JOGJA, bisnisjogja.id – Seni merajut merupakan aktivitas Supartini sehari-hari sejak kecelakaan menimpanya beberapa tahun lalu. Ia mengisi waktu luang dengan merajut, hasilnya lumayan untuk makan sehari-hari. Itu kalau pas ramai orderan. Lantas bagaimana bila saat sepi?
”Saya biasanya ngojek. Bukan sembarang ojek karena saya mengoperasikan ojek untuk difabel,” tutur single parent dua anak tersebut.
Supartini merupakan satu di antara jutaan penerima bantuan kredit tanpa agunan dari Pusat Investasi Pemerintah (PIP). Ia semula tak mengenal yang namanya PIP, sampai kemudian ada tetangga yang mengenalkan hingga bisa memperoleh bantuan kredit.
”Awal kenal dengan PIP melalui tetangga yang terkejut melihat tumpukan hasil rajutan di rumah. Berawal dari nol, sama sekali nol, saya kemudian bisa memperoleh bantuan dari PIP,” ujar Supartini di sela-sela diskusi dengan PIP di Sleman.
Dampak Positif
Penerima bantuan lain, Muji Rahayu, pemilik Teo Craft Yogyakarta. Bantuan kredit skema Ultra Mikro (UMi) membuat dirinya dapat mengambangan usaha, meningkatkan kapasitas produksi serta memasarkan ke berbagai wilayah.
Ia tak hanya menerima bantuan namun juga bisa berkonsultasi dan mendapat pendampingan. Inilah yang membuat dirinya semakin percaya diri mengembangkan usaha.
”Pembiayaan kredit UMi sangat membantu kami. Semula peralawan saya sangat terbatas, kini bisa menambah produksi dengan peralatan baru,” imbuh Juli Hariyati, pemilik usaha prol tape.
Makin Luas
Tak jauh bedanya dengan Ruswati, pemilik usaha Oping Craft. Bantuan pembiayaan skema UMi membantu usaha makin berkembang dan pasar semakin luas.

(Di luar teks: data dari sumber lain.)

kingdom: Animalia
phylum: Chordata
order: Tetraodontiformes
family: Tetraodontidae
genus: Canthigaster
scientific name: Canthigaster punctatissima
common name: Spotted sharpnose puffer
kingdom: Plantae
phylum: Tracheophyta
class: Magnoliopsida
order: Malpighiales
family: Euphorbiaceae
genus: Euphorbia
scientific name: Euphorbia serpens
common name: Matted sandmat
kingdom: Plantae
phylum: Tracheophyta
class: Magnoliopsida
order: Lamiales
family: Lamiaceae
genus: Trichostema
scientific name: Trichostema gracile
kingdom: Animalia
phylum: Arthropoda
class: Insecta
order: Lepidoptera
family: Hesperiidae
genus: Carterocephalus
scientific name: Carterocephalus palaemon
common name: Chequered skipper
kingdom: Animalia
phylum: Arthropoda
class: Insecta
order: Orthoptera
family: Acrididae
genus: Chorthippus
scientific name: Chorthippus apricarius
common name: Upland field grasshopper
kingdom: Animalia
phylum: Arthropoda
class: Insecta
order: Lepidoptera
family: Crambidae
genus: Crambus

Direktur Keuangan, Umum dan Sistem Informasi PIP, Mas Soeharto mengungkapkan pihaknya akan terus memperluas jangkauan dan skema kredit tanpa agunan berbunga rendah. Bantuan kredit akan menjangkau berbagai komunitas termasuk para seniman.
”Kami akan terus mempeluas jangkauan dan plafon pembiayaan. Tahun depan akan ada komunitas seperti tukang ojek, seniman, yang bisa mendapatkan akses pembiayaan,” tegasnya.